*** Begin section ***
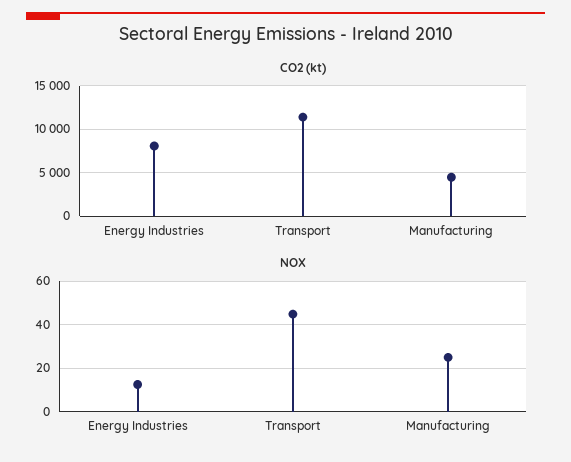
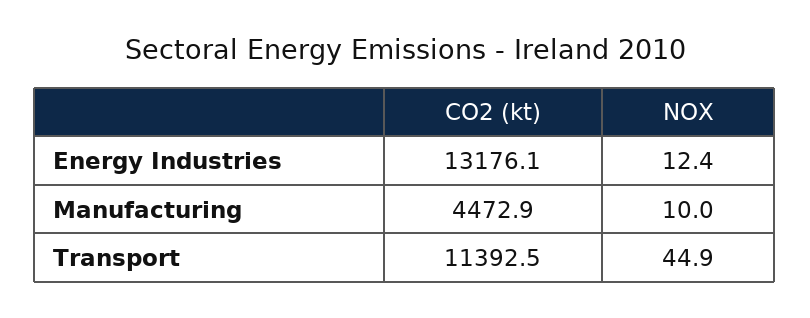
  {
    "CO2 (kt)": {
-     "Energy Industries": 8000,
+     "Energy Industries": 13176.1,
      "Transport": 11392.5,
      "Manufacturing": 4472.9
    },
    "NOX": {
      "Energy Industries": 12.4,
      "Transport": 44.9,
-     "Manufacturing": 25
+     "Manufacturing": 10
    }
  }

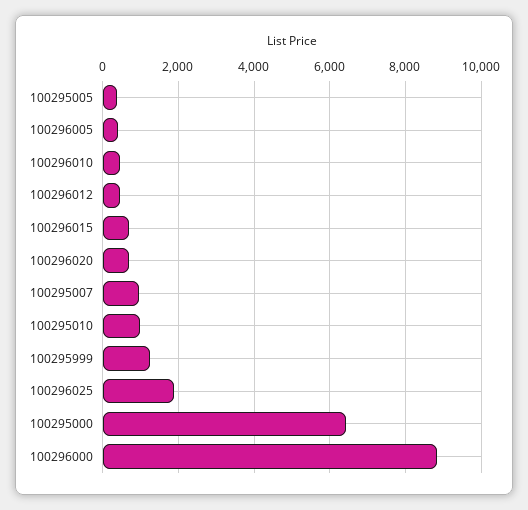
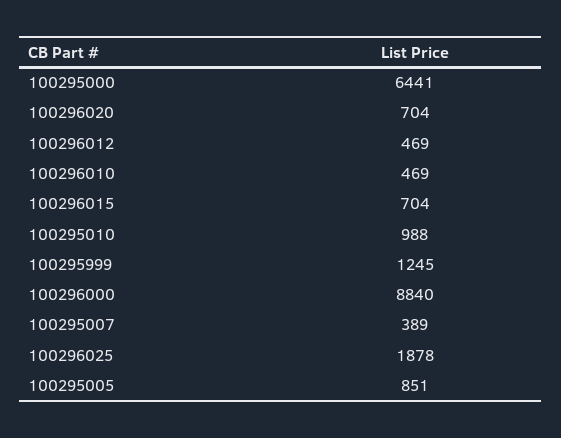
  {
-   "100295005": 400,
+   "100295005": 851,
-   "100296005": 400,
    "100296010": 469,
    "100296012": 469,
    "100296015": 704,
    "100296020": 704,
-   "100295007": 1000,
+   "100295007": 389,
    "100295010": 988,
    "100295999": 1245,
    "100296025": 1878,
    "100295000": 6441,
    "100296000": 8840
  }

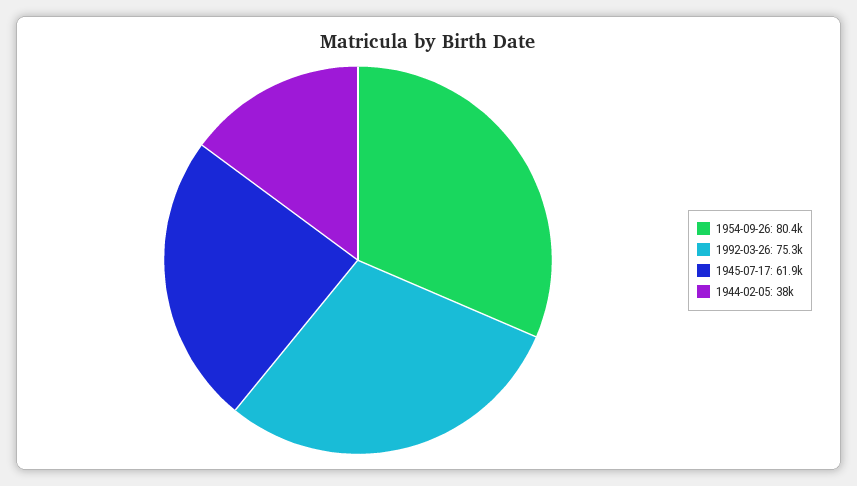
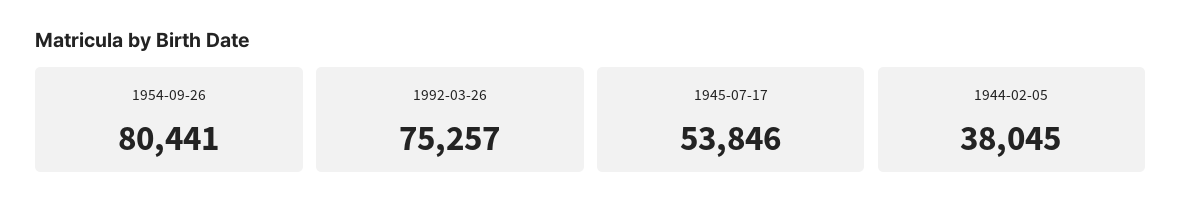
  {
    "1954-09-26": 80441,
    "1992-03-26": 75257,
-   "1945-07-17": 61900,
+   "1945-07-17": 53846,
    "1944-02-05": 38045
  }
*** End section ***
### AIM OF THE EXERCISE
Scan the data above. Return every line with "Energy" in it.

### THE COMPLETED TASK
-     "Energy Industries": 8000,
+     "Energy Industries": 13176.1,
      "Energy Industries": 12.4,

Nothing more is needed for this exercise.